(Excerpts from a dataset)
[Start of section]

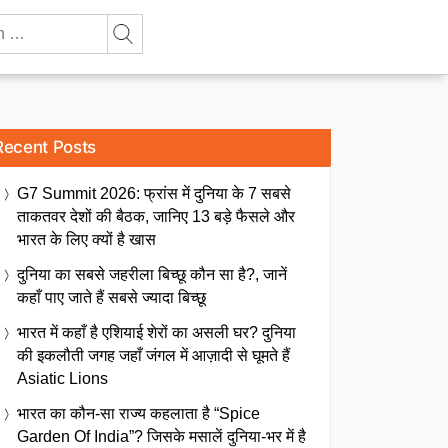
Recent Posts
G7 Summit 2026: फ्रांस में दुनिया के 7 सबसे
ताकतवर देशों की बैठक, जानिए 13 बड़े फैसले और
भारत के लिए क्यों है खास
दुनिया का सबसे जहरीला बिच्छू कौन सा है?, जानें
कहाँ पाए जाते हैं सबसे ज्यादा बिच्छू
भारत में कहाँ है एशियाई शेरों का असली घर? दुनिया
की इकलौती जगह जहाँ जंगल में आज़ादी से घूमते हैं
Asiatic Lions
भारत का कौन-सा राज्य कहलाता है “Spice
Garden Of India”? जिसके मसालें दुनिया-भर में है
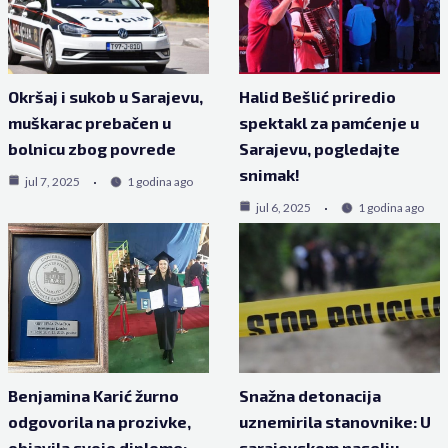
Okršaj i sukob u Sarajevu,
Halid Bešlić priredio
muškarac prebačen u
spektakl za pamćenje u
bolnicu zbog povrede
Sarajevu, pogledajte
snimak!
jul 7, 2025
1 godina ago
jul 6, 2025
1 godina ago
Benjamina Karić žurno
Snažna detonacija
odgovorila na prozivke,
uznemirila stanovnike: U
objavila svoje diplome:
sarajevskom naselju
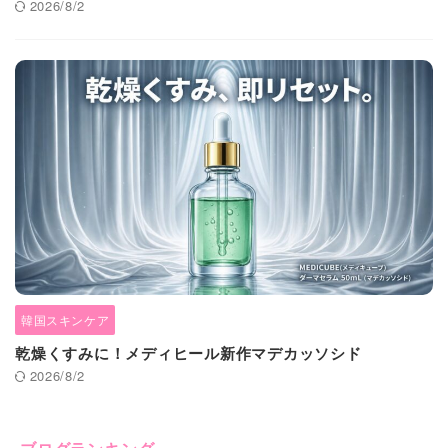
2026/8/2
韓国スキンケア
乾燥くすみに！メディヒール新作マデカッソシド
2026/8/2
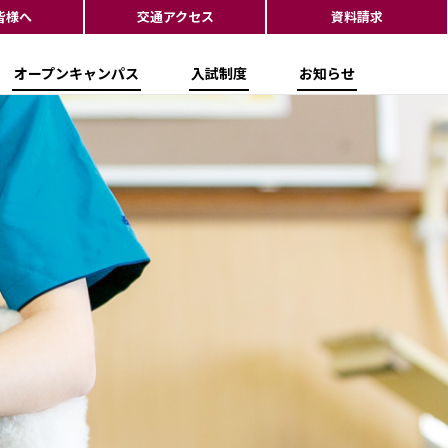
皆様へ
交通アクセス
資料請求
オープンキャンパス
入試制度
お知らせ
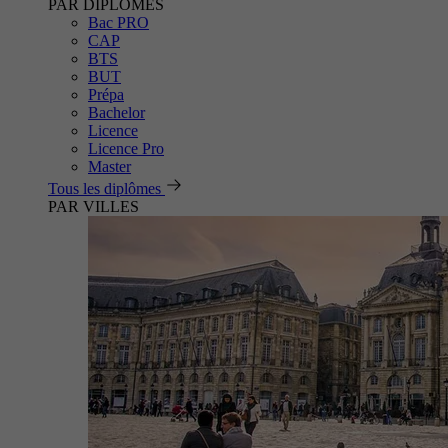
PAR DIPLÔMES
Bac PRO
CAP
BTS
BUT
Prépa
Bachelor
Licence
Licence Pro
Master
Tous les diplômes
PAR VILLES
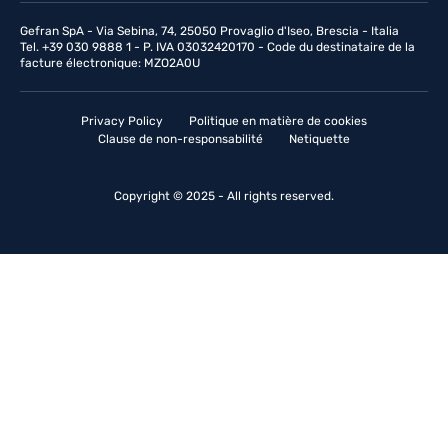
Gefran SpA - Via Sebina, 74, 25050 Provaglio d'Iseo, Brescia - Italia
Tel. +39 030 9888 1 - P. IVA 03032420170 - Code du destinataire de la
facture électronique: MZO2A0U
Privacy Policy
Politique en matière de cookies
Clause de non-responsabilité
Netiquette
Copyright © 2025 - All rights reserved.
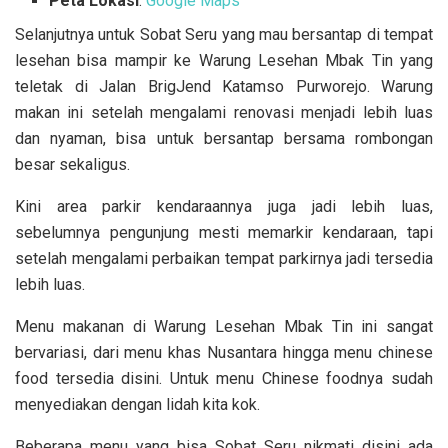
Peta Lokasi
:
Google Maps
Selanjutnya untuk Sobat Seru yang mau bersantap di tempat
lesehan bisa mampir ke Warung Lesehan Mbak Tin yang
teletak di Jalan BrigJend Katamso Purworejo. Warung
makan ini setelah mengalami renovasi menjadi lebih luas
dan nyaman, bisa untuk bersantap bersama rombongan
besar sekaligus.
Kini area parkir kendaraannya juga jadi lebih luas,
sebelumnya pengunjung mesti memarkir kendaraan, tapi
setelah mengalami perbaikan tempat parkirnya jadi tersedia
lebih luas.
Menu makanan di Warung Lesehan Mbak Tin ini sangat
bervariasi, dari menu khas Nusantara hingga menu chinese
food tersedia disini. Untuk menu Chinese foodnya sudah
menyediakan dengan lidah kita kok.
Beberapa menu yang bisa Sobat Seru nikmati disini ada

[End of section]

Required action
In the entries above, find the lines containing the word "luas" and say how many there are, with no other words.

Task solution
3